Although her body is still adjusting to life after CAR T-cell therapy, a recent evaluation, three months after her therapy, revealed the news Dr. Hsu, Sandra and her family started this journey to hear – her lymphoma is in complete remission.

“No pain, no gain,” Sandra said. “I just do what I need to do and live life as a happy day every day.”

Hsu said treating the first CAR T-cell patient at UF Health was scary yet exciting. He was confident in the policies and procedures he and his team spent years perfecting.

During her month-long stay at UF Health, Davis-Quinney had the support of her husband and her sister.
During her month-long stay at UF Health, Davis-Quinney had the support of her husband and sister.

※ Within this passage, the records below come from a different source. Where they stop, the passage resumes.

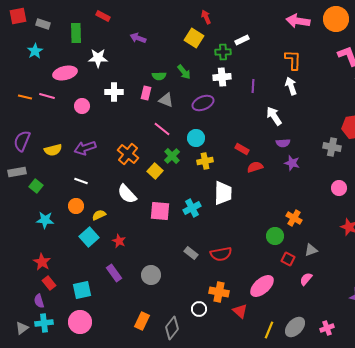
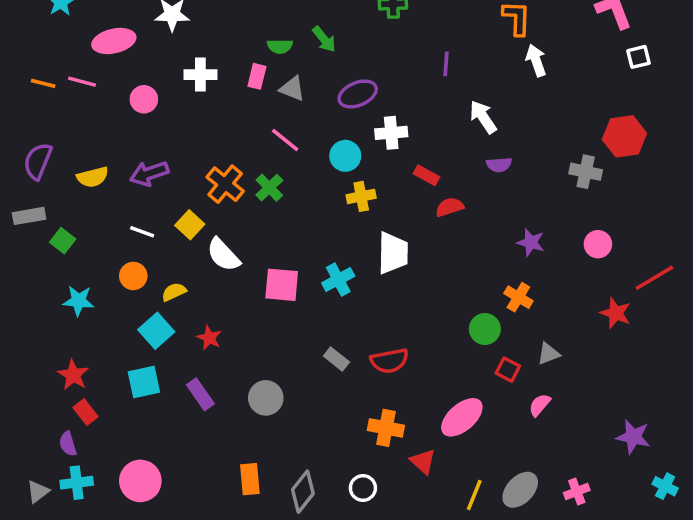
white cross: (222, 77) -> (391, 133), moved
white arrow: (291, 86) -> (536, 60), moved
green cross: (172, 156) -> (269, 188), moved
purple star: (292, 163) -> (531, 242), moved
yellow square: (155, 171) -> (190, 225), moved
cyan square: (82, 290) -> (144, 382), moved
white circle: (199, 309) -> (363, 488), moved
orange rectangle: (142, 321) -> (250, 479), turned -30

“I’m happy to say that because we spent some time ironing out the details and trying to figure out potential points of failure, we didn’t really have much of a problem,” he said.

The CAR T-cell therapy program at UF Health opens doors to new opportunities for patients, physicians and researchers. Now, UF Health can participate in CAR T-cell-specific trials and work with pharmaceutical companies to target other diseases.

“Developing this program gives us the ability to participate in trials of this class of therapy because not all facilities are going to be able to do this,” Hsu said.

CAR T-cell therapy is in active investigation, not only for other blood cancers like multiple myeloma but also solid tumors like colon cancer. These treatments will become an important therapeutic option for patients like Sandra, especially as similar therapies are further designed and explored.

The accessibility to novel treatments like CAR T-cell therapy is why Sandra chose UF Health. While her cancer journey hasn’t always been smooth, her determination to stay on the ride led her to the finish line.

“There are challenges. There’s days that I’m disappointed with what my counts are but I don’t let it discourage me,” she said. “I keep praying, driving, putting fuel in my tank and propelling forward.”